ZestCash lets consumers borrow up to $800, but the loan must be repaid within six months.

After the initial online application, Merrill says a relationship officer calls the prospective customer and conducts another 10 minute interview. Customers are counseled on the phone to pursue other, less expensive alternatives, such as borrowing from family and friends. The relationship manager, who becomes the single point of contact over the life of the loan, also provides the customer with a phone number and email, so consumers can communicate with the manager if they are in danger of missing a payment or need their payments lowered.

"These things create a bond," Merrill says.

Though it says it undercuts payday lenders, ZestCash's fees are enormous. There is an origination fee of $15 for every $50 consumers borrow. On top of that, consumers must pay an annual percentage rate of 180% and late fees of $35. They also agree to bi-monthly payments of interest and principal.

Under those terms, a $500 loan will cost a consumers about $900 to repay over five months. Exorbitant, yes, but Merrill, who co-founded ZestCash with Shawn Budde, the former chief customer officer at Capital One Financial Corp., says the customer gets clarity in exchange for those fees.

There are upwards of 60 million unbanked and underbanked consumers in the U.S., according to various estimates. Since ZestCash is limiting itself initially to those with bank accounts and jobs, its target market is probably half as large, Merrill says.

According to Aite Group, of Boston, which surveyed 500 alternative finance consumers in February and March of 2011, 46% took out a payday loan in 2010, and of that amount 43% applied for a payday loan online.

"The economy is bad and people are having trouble making ends meet," Ron Shevlin, a senior analyst for Aite, says. "They are going online and looking for any lending source that might be able to help them."

ZestCash competes with a number of vendors currently occupying the underbanked lending space.
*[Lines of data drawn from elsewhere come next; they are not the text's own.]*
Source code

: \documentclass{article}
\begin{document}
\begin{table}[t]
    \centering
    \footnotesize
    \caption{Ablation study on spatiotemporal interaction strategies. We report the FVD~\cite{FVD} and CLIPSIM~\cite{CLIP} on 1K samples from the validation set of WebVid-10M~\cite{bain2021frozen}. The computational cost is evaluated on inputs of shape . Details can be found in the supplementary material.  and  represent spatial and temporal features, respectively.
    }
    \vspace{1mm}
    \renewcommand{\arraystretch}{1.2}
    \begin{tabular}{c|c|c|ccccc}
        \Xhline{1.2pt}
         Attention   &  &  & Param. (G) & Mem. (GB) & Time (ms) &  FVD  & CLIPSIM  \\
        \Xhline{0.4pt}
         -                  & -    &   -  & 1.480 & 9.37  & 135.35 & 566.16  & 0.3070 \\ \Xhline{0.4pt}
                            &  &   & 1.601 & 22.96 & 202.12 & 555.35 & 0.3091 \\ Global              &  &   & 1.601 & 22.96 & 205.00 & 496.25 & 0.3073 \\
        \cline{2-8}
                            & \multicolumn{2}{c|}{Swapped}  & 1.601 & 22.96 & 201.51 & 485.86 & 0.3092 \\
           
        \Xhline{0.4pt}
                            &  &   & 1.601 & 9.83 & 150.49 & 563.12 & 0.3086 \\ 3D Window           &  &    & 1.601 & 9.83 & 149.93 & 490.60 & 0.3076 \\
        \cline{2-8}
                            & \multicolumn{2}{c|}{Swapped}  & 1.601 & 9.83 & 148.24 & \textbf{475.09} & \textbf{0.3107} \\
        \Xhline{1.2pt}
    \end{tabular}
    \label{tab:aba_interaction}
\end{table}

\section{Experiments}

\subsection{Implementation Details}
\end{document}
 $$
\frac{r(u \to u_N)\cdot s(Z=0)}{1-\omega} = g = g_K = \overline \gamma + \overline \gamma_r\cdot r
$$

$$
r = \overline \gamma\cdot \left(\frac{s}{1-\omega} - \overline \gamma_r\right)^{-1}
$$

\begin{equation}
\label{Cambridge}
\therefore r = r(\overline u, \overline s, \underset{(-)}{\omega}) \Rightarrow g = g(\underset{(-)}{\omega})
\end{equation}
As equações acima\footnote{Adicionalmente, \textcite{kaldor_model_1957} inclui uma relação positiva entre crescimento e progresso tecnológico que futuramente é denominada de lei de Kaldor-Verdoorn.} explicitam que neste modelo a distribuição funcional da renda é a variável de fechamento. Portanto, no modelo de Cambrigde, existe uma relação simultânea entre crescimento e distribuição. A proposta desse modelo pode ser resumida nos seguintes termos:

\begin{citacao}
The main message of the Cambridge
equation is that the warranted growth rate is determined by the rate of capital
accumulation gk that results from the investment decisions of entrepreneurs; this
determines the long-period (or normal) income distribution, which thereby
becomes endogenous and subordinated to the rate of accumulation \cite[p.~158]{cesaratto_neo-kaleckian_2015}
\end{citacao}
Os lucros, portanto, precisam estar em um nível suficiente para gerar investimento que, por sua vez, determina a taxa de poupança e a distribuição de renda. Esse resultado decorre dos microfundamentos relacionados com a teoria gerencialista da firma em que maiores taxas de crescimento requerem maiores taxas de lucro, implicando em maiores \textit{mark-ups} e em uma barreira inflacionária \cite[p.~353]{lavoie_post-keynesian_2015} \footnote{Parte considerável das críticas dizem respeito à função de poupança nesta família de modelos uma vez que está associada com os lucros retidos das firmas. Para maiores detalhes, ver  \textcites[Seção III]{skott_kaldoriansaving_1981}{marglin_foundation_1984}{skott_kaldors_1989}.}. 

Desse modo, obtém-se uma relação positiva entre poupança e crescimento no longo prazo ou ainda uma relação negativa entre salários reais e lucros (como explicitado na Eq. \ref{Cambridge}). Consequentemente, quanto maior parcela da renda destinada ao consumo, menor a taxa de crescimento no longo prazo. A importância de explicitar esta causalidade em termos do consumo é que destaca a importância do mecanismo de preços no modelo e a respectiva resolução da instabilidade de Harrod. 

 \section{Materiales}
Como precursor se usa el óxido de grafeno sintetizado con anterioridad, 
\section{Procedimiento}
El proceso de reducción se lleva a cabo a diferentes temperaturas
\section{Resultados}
BillFloat Inc., for example, provides consumers with money for specific expenses, such as a phone bill. It has received $16 million in venture funding from First Round Capital, Paypal Inc., and Venrock Management V LLC, since its launch last year. Consumers must pay off their loans in 30 days, or face fees, and the annual percentage rate is 36%.

Billfloat also uses proprietary, patent-pending technology that searches on numerous consumer variables that are different from traditional underwriting, such as how the consumer is earning money, cash flow, and spending velocity,

"We know where the money is going, and that helps us from a risk modeling and underwriting perspective," Ryan Gilbert, chief executive officer and co-founder of Billfloat, says. "It allows us to attract high-quality consumers who communicate their intent to us at time they want to do the transaction."